After all, Bush did promise that when the Iraqis ask for the U.S. to withdraw, we would. Well, they’ve asked three times, but no sign of us making good on our word. Peace is within our grasp. We can climb out of Osama’s Tiger Trap. We can wrench our country back from his cunning, restore our Bill of Rights, protect ourselves at home in accordance with the law, and WIN this war against a feeling. But to conquer a feeling, specifically terror, the heart and mind shall be our battleground. It is our enemy’s recruitment camp we must shut down. It is their cause we must remove. It is peace and prosperity we must bring. It is alliances we must make. It is our rights we must restore and our national defense we must ensure, should we seek a safer world.

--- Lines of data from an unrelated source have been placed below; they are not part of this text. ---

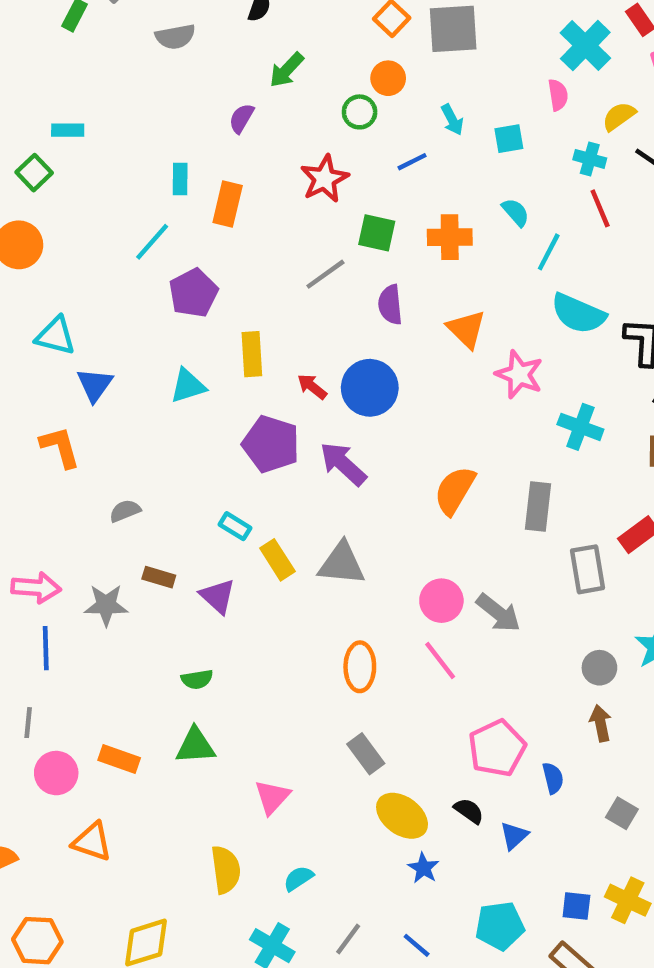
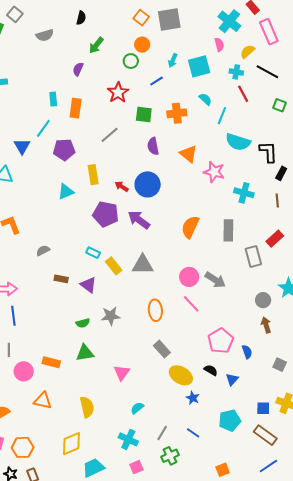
cyan arrow: (452, 120) -> (173, 60), turned 56
cyan square: (509, 139) -> (199, 66), size x1.6
gray line: (325, 274) -> (110, 135), moved
purple pentagon: (193, 293) -> (64, 150), turned 30
blue triangle: (95, 385) -> (22, 146), moved
gray star: (106, 605) -> (111, 316), moved
yellow semicircle: (226, 870) -> (87, 407), moved

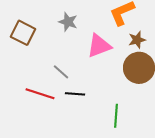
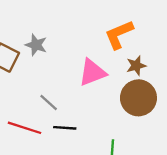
gray star: (68, 22) -> (36, 45), moved

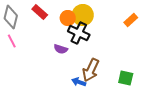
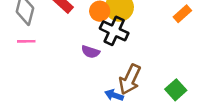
pink line: (12, 41) -> (26, 41), turned -64
green square: (126, 78) -> (176, 90), turned 35

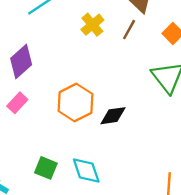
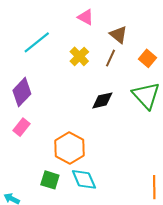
orange hexagon: (75, 102) -> (69, 148), moved
black diamond: (113, 116) -> (102, 100), moved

That will never happen until the vision of Martin Luther King Jr., so well-known yet so often neglected, comes to be. “We all have to be concerned about terrorism,” he said with such great conviction. “[B]ut you will never end terrorism by terrorizing others.” No, terror will not be conquered. Neither will sadness or annoyance or malaise. But peace AND victory in Iraq are attainable. It is simply a matter of political will.